You have two equations and two variables (the tension T and the acceleration a). Here, I have used some simplifying assumptions: namely, that the tension of the cord will be the same between both blocks and the acceleration will also be the same between both blocks. To solve the problems, therefore, eliminate T and solve the equations for the acceleration a for the first part, and eliminate a and solve the equations for the tension T for the second part. The algebra I leave to you.

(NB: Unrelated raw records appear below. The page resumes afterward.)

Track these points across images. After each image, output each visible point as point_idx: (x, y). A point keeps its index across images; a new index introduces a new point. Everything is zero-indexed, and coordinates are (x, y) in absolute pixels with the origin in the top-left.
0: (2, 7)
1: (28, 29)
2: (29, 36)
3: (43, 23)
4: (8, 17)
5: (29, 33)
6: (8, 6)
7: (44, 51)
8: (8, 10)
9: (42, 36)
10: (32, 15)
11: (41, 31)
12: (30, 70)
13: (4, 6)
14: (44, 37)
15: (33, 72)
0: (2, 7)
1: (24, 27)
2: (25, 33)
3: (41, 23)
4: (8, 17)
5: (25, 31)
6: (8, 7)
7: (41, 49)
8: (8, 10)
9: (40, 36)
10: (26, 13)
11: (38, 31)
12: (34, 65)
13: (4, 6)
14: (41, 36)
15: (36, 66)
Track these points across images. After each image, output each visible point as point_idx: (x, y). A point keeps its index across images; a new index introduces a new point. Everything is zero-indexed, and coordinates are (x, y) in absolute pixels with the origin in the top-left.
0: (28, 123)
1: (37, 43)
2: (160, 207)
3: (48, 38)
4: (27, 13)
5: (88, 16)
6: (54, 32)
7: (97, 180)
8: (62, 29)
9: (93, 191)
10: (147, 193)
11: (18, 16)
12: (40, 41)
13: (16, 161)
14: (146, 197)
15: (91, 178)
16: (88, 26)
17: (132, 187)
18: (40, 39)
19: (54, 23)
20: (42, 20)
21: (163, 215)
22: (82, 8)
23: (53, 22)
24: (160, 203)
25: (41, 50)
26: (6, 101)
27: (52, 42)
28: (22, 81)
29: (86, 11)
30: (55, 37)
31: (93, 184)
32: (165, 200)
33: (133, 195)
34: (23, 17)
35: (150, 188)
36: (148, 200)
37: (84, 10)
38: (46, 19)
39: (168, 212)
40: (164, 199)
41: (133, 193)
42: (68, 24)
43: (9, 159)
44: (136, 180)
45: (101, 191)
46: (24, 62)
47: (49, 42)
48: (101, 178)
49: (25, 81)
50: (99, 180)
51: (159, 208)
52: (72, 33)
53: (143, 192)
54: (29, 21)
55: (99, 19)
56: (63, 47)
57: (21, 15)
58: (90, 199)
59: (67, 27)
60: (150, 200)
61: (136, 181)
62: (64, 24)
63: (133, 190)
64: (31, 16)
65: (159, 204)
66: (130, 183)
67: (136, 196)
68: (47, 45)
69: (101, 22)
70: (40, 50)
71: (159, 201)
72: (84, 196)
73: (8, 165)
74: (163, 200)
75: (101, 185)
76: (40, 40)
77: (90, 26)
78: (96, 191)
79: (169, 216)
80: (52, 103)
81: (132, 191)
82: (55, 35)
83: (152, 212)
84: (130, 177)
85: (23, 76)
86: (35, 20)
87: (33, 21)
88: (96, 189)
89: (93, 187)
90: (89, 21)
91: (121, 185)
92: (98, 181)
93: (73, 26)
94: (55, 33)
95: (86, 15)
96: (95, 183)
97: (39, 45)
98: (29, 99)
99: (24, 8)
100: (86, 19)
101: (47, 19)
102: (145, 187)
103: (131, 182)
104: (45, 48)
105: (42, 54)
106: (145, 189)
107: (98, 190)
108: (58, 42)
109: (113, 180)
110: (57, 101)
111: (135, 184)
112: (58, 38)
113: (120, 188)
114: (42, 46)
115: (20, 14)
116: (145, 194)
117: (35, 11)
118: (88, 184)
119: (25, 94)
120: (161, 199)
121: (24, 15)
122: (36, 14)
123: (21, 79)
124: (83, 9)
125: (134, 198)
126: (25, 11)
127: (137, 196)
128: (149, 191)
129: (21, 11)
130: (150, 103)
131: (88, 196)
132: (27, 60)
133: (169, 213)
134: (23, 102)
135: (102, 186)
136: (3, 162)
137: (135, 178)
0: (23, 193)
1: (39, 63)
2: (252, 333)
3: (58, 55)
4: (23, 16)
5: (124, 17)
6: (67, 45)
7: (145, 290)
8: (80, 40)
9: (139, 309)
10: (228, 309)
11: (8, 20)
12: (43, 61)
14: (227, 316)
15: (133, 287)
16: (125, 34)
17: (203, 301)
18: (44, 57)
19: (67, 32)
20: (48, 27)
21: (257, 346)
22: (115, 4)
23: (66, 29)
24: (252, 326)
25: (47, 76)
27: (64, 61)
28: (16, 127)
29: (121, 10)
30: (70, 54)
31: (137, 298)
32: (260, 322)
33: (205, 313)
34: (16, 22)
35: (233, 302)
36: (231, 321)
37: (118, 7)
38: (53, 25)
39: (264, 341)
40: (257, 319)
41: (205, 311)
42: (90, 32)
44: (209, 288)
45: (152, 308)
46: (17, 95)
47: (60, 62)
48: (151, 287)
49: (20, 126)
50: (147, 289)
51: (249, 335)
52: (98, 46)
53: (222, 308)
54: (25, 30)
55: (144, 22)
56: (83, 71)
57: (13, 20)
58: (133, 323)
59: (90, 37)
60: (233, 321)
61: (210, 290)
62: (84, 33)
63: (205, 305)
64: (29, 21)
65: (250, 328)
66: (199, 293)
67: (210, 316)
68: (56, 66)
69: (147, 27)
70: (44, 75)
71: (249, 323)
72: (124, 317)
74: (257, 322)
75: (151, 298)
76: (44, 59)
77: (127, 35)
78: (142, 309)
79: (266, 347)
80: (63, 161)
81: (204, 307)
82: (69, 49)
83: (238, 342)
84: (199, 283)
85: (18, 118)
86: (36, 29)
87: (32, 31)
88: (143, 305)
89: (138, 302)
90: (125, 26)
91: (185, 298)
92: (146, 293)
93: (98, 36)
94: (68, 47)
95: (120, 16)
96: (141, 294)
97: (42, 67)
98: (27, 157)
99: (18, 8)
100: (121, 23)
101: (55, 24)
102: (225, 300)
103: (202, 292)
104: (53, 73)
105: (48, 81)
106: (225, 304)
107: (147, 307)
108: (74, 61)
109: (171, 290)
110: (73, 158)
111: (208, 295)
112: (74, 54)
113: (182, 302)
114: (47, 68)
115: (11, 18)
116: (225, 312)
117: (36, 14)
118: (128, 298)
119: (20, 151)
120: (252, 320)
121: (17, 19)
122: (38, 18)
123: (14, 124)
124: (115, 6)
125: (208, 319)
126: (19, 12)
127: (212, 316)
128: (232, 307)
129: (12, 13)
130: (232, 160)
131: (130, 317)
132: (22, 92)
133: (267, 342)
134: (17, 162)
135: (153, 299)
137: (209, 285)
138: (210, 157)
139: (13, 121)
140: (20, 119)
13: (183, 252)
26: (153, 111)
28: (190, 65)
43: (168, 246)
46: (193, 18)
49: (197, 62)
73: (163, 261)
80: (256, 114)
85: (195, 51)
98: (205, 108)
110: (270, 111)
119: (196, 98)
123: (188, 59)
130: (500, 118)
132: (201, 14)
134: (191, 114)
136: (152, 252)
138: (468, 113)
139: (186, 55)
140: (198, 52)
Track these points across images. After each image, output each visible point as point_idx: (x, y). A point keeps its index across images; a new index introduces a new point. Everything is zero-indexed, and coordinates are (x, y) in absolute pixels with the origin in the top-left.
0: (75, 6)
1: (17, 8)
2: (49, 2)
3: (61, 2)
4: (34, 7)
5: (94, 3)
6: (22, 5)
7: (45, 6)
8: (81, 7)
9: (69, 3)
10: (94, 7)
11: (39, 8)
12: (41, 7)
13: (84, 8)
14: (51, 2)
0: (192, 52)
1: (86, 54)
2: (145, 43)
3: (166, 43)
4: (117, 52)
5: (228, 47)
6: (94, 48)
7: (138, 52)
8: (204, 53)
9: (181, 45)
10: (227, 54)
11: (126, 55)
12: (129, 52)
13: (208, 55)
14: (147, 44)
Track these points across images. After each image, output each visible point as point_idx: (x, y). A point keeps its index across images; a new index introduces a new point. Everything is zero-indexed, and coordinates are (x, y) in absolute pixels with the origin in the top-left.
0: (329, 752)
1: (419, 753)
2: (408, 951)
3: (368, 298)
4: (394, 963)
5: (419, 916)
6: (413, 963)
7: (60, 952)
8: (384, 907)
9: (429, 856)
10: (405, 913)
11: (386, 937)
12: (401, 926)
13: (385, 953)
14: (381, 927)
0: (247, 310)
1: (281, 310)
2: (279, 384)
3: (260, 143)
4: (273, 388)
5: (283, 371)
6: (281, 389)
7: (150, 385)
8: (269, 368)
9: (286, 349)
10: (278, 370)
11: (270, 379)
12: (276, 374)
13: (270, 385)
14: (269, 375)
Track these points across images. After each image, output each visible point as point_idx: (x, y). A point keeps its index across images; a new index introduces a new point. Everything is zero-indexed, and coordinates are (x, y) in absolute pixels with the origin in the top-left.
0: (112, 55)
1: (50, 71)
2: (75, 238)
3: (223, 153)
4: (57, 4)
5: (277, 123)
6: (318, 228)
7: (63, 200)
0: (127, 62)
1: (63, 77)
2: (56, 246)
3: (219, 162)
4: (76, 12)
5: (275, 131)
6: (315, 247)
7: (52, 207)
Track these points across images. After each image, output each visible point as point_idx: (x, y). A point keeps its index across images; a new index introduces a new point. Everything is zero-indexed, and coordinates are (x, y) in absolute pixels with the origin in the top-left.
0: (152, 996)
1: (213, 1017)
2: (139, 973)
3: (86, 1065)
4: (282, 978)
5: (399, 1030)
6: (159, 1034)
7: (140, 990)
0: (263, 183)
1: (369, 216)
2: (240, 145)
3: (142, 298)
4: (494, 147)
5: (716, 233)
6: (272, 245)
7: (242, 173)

2. Okay, you got the first part. For the second part, you can treat the problem as a problem in kinematics: you have a constant acceleration supplied by a steady force. Therefore, you can use a kinematic equation to solve the problem. (Since I can never remember them off the top of my head I'll derive them instead, which is a faster and more powerful process for generating the equations needed to solve the problem.)

(d^2/dt^2)x(t) = a(t)

by definition: acceleration is the second derivative of position with respect to time. In this problem, however, the acceleration is independent of time, which makes everything easier. Integrate both sides once, and you get

(d/dt)x + v_0 = a*t

Here, the integration has removed an order of differentiation from the position side, left us with an integration constant in v_0, and given us a*t on the acceleration side. If this equation looks familiar, it should - it's just v + v_0 = a*t in another form. You're solving for v, you know that v_0 is zero because it was given to you, you solved for acceleration earlier, and you want to run for one day. Substitute, and the problem is now a matter of arithmetic.

Hope that helps.

[Lore Lord]

1) The force due to gravity is mg. The force due to gravity on the first block down the inclined plane is (4.5)(9.8)sin(30) = 22.05 N. This minus the tension will equal the total force on the block which is mass * acceleration. (4.5)a = 22.05 - T. For the second block there is no inclined plane so (2.6)a = (2.6)(9.8) - T. From the second equation we get T = 25.48 - 26a. Plugging that into the first equation we get (4.5)a = 22.05 - 25.48 + 26a. Solving this we get (21.5)a = 3.43. a = .1395 m/s^2. Solving the first equation for T, T = 21.42225 N.

2) X = X0 + V0t + (1/2)at^2. It starts from rest so X0 and V0 are 0. (1/2)(.0142857143)(86400(seconds in a day))^2 = 53321142.91 meters
V = V0 + at = 1234.2857 m/s

Hope this helps, in the future mmo champion prbly isn't the best place to ask for this sort of thing.

[Dacien]

Asking for help is fine, but in the future don't simply ask for answers. Closing this.